Vêtements et art de vivre équestre, les vraies tendances / L’équipement / Les chevaux de A à Z / Accueil – leperon.fr

Regardez à cheval et dans la ville. La tendance s’est nettement accélérée ces dix dernières années avec l’avènement de nouvelles marques qui se sont construites autour de cet ADN. Parmi eux, citons par exemple Dada Sport, Harcour ou Pénélope, mais chacun avec ses valeurs et son modèle économique. Exploration de cette tendance dans le numéro 417 de L’Eperon Hebdo.

Avant ou après leur séance à cheval, les cavaliers n’ont pas peur de signer avec leur tenue d’équitation. C’est grâce à des marques qui ont mis l’accent sur la technique et l’esthétique. « Mon idée de base était liée à mon observation de cavalière de voir des vêtements techniques mais pas très féminins », explique Caroline Boudié, créatrice de la marque Dada Sport lancée en 2012. « Je voulais mettre ma passion pour la mode, la mode féminine et moderne Au début, je suis parti sur des tissus très techniques.La marque a donc démarré avec des vestes de pluie et des pantalons d’équitation.Progressivement, la gamme s’est élargie, toujours dans le secteur de l’équitation.Des références lifestyle sont apparues, avec parfois des interactions entre les deux univers, permettant aux pièces pour être à la fois adaptés à la pratique équestre, car ils sont techniques, et pour la ville.
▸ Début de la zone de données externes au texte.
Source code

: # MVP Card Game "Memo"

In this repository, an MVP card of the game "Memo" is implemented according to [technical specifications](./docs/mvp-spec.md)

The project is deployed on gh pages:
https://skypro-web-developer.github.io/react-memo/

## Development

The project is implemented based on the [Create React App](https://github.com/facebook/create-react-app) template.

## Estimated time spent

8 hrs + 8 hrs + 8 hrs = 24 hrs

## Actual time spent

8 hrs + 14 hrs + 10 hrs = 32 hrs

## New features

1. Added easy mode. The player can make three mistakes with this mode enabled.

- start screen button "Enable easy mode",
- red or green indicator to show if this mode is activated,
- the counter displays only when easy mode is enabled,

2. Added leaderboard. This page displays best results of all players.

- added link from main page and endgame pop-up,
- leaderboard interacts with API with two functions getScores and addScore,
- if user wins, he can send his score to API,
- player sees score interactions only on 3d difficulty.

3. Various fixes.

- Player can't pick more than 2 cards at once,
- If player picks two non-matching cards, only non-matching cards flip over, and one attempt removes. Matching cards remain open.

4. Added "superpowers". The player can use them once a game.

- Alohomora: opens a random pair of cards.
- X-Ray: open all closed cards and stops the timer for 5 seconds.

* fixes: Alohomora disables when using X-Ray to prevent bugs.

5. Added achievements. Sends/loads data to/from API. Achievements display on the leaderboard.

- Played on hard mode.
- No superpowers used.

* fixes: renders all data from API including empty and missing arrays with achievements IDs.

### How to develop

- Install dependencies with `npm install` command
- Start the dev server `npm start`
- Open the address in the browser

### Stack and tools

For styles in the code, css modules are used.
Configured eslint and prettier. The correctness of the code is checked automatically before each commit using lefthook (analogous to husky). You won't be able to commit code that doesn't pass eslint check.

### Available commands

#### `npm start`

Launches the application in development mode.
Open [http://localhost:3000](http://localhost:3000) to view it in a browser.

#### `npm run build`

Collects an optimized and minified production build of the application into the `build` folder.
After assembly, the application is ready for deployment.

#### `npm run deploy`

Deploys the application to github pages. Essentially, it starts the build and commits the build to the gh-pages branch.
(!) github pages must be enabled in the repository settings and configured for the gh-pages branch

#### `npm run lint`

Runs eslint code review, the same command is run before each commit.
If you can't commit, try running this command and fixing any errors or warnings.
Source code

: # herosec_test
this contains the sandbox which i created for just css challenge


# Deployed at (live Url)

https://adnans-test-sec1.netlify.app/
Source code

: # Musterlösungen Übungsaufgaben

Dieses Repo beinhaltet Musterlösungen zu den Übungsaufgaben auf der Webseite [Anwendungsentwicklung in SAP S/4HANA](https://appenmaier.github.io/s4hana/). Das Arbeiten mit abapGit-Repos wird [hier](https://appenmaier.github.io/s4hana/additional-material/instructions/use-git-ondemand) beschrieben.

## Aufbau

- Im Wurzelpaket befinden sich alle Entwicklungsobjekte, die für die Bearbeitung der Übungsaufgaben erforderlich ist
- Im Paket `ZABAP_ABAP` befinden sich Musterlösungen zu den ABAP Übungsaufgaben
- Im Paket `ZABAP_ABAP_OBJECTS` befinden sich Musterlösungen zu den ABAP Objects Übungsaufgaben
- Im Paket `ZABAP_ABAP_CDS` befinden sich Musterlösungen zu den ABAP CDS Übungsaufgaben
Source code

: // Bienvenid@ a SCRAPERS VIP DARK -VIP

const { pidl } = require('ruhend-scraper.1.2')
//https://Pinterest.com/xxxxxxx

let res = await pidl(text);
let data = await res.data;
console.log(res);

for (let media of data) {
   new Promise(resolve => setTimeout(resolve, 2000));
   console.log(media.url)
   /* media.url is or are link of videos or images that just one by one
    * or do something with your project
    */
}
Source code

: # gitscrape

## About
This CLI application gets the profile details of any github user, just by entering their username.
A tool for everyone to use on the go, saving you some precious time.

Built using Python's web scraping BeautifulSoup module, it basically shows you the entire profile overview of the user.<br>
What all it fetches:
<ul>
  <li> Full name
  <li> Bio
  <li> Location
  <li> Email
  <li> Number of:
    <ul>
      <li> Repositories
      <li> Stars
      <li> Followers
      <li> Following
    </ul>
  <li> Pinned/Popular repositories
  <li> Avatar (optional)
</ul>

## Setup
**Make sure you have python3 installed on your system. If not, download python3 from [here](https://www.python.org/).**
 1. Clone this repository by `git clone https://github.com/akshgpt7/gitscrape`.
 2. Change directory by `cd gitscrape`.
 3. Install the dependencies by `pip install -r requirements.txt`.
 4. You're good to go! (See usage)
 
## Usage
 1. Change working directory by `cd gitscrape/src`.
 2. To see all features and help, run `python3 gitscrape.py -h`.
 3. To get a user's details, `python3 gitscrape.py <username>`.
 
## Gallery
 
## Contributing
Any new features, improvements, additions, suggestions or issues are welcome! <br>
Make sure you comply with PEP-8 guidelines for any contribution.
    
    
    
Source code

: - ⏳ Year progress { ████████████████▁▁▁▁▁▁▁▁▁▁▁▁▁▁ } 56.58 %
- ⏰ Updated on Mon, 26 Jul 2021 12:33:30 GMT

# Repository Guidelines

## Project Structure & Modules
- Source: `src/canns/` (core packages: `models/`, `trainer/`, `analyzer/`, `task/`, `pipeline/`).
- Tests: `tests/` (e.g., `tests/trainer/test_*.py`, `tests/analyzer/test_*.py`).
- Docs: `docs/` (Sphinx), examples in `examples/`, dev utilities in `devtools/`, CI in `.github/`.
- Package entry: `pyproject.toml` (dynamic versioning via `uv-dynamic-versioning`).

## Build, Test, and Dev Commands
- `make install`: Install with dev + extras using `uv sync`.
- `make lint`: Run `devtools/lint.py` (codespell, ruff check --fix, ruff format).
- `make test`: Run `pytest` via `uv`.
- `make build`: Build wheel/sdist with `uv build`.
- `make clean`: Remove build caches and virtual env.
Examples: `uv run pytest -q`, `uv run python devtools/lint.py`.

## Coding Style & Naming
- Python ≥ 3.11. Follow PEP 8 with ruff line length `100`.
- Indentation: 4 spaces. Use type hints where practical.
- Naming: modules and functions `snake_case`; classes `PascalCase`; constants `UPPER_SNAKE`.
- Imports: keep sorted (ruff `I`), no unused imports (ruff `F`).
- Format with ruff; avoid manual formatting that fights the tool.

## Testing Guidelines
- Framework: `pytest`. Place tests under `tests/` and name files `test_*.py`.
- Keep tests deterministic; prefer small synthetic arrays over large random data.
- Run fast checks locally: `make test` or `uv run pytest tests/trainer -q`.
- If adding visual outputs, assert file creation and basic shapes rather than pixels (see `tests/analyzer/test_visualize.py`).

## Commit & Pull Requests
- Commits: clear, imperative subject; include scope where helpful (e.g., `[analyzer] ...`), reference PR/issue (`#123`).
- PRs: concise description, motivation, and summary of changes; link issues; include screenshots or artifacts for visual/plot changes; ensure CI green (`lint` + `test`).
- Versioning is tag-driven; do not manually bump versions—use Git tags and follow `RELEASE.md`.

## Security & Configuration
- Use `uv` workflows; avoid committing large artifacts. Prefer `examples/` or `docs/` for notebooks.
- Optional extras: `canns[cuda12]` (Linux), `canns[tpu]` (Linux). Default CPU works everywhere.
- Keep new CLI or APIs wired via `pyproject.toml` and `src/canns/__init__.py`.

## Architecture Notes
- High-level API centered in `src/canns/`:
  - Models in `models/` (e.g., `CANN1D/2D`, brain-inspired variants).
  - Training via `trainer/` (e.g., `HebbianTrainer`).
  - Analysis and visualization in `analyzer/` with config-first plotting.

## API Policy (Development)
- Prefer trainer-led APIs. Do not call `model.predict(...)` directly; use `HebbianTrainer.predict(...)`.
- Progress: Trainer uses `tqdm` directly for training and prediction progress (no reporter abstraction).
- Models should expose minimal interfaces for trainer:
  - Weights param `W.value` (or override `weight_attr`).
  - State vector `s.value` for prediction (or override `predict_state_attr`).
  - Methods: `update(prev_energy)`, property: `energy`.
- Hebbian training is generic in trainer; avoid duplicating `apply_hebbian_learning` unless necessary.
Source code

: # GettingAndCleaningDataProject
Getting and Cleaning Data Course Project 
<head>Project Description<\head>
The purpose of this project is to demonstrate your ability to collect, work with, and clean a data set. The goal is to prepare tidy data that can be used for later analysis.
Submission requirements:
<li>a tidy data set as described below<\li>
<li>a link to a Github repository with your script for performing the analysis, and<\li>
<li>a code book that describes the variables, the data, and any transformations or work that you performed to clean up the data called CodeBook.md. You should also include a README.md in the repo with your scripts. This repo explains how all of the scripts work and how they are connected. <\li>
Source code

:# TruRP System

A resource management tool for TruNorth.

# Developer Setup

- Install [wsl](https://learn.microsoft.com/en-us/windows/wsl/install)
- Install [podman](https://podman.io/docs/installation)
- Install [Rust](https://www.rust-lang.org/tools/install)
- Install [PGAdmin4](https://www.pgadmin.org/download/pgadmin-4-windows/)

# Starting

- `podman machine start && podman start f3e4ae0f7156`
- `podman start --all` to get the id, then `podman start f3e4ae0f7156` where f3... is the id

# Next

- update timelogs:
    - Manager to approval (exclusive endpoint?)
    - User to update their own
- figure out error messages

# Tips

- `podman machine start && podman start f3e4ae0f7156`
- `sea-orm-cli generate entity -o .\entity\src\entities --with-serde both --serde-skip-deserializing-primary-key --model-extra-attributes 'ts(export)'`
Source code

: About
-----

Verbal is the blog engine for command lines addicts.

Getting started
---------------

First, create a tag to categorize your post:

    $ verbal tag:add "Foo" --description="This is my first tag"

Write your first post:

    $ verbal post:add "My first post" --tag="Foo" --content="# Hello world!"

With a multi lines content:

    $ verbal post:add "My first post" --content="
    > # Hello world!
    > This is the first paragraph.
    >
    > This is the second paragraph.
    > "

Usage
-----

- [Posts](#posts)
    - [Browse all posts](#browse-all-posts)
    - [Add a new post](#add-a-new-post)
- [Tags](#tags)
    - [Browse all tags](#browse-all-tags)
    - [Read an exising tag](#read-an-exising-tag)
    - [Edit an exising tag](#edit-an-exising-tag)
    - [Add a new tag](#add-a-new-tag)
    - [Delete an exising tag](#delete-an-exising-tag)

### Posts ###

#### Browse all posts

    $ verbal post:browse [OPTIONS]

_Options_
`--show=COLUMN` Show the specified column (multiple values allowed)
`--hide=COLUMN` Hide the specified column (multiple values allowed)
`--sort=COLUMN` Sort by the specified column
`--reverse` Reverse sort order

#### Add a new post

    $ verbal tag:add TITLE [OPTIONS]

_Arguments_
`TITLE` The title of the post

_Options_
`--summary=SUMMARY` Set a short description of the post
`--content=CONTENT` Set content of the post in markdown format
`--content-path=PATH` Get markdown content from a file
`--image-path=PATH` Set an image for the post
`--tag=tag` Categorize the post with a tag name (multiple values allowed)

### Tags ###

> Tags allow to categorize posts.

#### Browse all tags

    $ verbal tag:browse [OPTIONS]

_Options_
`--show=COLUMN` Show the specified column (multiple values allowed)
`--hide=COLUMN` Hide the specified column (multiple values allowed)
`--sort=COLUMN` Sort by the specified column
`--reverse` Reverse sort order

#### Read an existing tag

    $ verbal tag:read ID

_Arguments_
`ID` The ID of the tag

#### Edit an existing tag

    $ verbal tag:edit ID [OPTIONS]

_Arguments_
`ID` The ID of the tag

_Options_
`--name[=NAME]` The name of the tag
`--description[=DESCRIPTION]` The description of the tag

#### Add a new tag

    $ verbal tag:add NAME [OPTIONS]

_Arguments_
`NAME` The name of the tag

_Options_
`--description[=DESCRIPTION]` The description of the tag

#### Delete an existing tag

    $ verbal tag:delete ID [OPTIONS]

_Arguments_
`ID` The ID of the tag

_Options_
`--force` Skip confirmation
La fabrication, très soignée, est réalisée en Italie. Avec Dada Sport, on est résolument dans le haut de gamme, avec des matières respirantes, anti-poussière et antibactériennes Aux femmes, Dada Sport mise sur des pièces classiques et intemporelles. Ici, pas de strass. Le modèle économique, basé sur la vente en ligne, affiche des prix qui peuvent parfois justifier un paiement en plusieurs fois.  » Les codes de la mode équestre aussi vivre en ville, notamment au niveau de nos vestes de concours », commente Caroline Boudié. « Traditionnellement, rouler a toujours été un rêve. Et on voit que nos clients aiment être entièrement habillés en Dada Sport. »

Un fort sentiment de communauté se développe ainsi d’une marque à l’autre. Avec Harcour, partenaire officiel de la FFE et des équipes de France, nous sommes dans une autre gamme, avec un très bon rapport qualité/prix, plus accessible pour la majorité des cavaliers. William Benguigui, le créateur de la marque, baigne depuis longtemps dans l’univers du textile. Son père était tailleur et travaillait chez Brice. Dès le départ, l’idée d’Harcour était de démocratiser l’équitation. En 2015, les premières vestes arrivent, dont celle portée par les équipes de France. Mais au final, ces modèles d’équitation ont aussi fière allure en ville, surtout le week-end. Harcour dépasse le cercle de sa clientèle équestre pour développer des boutiques mêlant un art de vivre (dont des robes) et un cavalier. Élargir la gamme au-delà des cavaliers est clairement une position pour toucher une clientèle non ridante qui aime ce look. « Dès le départ, nous sommes partis de vêtements à double usage pour la pratique de l’équitation et la ville, comme des pantalons slim, et des tissus qui n’accrochent pas la poussière », explique Amélie Caillère, directrice de la marque Harcour. « Mais c’est vrai que depuis un an, on s’est davantage orienté vers le sportswear et notre ambition est de développer les boutiques… trente à cinquante d’ici cinq ans. »

La suite de cet article se trouve dans le numéro 417 de L’Eperon Hebdo (publié le 11 mai 2022), disponible sur notre boutique en ligne.